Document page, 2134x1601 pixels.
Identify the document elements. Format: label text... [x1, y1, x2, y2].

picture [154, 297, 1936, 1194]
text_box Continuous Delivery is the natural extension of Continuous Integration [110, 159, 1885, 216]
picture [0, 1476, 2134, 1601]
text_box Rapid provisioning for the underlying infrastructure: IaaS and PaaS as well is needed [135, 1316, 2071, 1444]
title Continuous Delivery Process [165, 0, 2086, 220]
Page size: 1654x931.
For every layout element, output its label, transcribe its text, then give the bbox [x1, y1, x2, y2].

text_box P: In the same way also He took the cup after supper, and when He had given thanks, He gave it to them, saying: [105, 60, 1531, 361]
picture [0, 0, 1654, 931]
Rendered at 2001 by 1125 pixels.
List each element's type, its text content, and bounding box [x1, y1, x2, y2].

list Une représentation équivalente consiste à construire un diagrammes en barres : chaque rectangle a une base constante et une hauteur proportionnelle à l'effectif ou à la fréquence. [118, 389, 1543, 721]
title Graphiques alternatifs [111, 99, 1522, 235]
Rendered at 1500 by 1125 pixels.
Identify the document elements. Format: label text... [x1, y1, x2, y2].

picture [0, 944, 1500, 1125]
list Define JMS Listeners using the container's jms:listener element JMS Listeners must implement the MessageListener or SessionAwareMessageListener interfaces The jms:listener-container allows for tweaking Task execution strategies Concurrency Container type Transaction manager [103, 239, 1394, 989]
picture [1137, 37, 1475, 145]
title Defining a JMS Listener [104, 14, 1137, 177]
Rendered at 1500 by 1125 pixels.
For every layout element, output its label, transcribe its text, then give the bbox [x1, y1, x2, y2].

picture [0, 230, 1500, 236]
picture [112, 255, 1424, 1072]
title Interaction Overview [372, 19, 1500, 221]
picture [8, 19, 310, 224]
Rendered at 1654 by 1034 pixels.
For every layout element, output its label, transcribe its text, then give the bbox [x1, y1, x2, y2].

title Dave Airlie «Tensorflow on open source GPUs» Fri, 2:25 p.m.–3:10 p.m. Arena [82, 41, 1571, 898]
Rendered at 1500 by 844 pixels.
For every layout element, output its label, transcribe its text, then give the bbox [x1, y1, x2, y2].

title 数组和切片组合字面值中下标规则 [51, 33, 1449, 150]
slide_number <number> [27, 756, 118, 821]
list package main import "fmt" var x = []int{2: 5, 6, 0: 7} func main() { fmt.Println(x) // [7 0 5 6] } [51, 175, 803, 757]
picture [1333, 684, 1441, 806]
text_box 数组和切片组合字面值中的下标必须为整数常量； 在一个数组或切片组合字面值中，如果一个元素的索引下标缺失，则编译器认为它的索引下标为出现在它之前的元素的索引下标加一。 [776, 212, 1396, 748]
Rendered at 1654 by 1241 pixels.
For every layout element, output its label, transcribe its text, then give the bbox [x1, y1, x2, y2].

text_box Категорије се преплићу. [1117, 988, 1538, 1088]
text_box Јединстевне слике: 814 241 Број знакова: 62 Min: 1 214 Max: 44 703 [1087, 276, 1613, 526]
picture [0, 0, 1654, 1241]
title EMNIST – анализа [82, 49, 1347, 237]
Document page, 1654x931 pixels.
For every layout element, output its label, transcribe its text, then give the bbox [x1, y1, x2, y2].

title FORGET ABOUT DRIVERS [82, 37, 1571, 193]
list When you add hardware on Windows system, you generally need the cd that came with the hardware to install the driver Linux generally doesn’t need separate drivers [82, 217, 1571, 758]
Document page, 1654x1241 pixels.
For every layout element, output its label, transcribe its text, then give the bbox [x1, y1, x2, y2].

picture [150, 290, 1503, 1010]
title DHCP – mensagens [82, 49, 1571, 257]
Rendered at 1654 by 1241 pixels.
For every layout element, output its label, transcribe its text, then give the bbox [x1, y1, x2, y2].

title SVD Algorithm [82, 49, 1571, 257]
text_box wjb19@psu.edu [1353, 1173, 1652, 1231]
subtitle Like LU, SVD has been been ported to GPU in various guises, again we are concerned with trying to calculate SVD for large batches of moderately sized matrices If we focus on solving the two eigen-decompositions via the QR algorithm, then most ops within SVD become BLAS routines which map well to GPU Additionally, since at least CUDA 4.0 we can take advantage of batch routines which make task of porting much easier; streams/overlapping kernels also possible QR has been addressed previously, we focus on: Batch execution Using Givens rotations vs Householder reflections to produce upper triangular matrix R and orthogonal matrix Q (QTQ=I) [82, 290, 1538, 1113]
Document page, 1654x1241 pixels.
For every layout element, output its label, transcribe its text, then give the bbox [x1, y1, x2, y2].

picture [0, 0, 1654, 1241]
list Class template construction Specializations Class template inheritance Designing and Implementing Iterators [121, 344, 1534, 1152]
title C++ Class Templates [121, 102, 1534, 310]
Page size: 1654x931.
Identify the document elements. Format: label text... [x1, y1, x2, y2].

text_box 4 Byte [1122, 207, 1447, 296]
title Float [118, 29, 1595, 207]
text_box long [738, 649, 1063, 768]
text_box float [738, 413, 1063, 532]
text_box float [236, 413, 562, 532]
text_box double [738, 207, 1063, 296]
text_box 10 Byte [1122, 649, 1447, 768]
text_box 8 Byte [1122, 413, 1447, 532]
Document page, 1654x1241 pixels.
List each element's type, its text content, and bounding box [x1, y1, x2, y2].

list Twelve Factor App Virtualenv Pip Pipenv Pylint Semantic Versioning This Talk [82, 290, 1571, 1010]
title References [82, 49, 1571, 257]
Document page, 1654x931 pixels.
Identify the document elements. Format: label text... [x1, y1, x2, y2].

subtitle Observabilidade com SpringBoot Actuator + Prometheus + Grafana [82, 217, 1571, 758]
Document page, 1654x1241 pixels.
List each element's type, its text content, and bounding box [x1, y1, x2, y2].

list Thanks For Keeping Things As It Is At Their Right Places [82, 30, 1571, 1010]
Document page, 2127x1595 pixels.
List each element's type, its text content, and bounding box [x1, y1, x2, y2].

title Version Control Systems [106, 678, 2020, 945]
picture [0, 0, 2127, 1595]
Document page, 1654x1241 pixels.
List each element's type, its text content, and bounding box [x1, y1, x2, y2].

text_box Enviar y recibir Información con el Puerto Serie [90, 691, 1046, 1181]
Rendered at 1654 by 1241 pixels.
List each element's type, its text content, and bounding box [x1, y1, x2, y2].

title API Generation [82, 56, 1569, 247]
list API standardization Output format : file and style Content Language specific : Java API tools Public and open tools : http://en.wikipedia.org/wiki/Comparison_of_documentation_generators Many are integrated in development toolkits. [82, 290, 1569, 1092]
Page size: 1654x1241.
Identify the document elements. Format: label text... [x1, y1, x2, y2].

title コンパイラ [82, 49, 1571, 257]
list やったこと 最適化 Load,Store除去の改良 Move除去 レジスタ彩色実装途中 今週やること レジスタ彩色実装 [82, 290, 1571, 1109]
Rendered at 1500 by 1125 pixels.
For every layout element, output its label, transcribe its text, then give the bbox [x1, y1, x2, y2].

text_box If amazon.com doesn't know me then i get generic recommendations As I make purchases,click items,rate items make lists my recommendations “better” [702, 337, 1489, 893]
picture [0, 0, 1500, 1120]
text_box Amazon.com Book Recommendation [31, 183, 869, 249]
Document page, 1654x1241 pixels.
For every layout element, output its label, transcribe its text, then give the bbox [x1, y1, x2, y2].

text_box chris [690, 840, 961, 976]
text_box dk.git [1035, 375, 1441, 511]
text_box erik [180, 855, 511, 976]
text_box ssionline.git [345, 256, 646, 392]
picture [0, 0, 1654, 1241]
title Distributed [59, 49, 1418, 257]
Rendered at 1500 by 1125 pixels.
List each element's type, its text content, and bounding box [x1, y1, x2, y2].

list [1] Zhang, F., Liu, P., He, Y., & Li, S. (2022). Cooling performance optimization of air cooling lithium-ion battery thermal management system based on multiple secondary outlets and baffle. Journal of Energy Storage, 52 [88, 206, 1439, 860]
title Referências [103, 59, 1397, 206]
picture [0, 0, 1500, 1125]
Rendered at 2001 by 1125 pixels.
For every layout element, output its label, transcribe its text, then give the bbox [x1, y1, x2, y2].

· · · · · · ·

*PROBLEM*.
In the rows above, substitute "page element" for every "layout element" in the stretch from the line containing "Rendered at 1654 by 1034 pixels." through the line containing "212, 1396, 748]". Reproduce only those lines, with nothing else altered.

*TASK ANSWER*.
Rendered at 1654 by 1034 pixels.
For every page element, output its label, transcribe its text, then give the bbox [x1, y1, x2, y2].

title Dave Airlie «Tensorflow on open source GPUs» Fri, 2:25 p.m.–3:10 p.m. Arena [82, 41, 1571, 898]
Rendered at 1500 by 844 pixels.
For every page element, output its label, transcribe its text, then give the bbox [x1, y1, x2, y2].

title 数组和切片组合字面值中下标规则 [51, 33, 1449, 150]
slide_number <number> [27, 756, 118, 821]
list package main import "fmt" var x = []int{2: 5, 6, 0: 7} func main() { fmt.Println(x) // [7 0 5 6] } [51, 175, 803, 757]
picture [1333, 684, 1441, 806]
text_box 数组和切片组合字面值中的下标必须为整数常量； 在一个数组或切片组合字面值中，如果一个元素的索引下标缺失，则编译器认为它的索引下标为出现在它之前的元素的索引下标加一。 [776, 212, 1396, 748]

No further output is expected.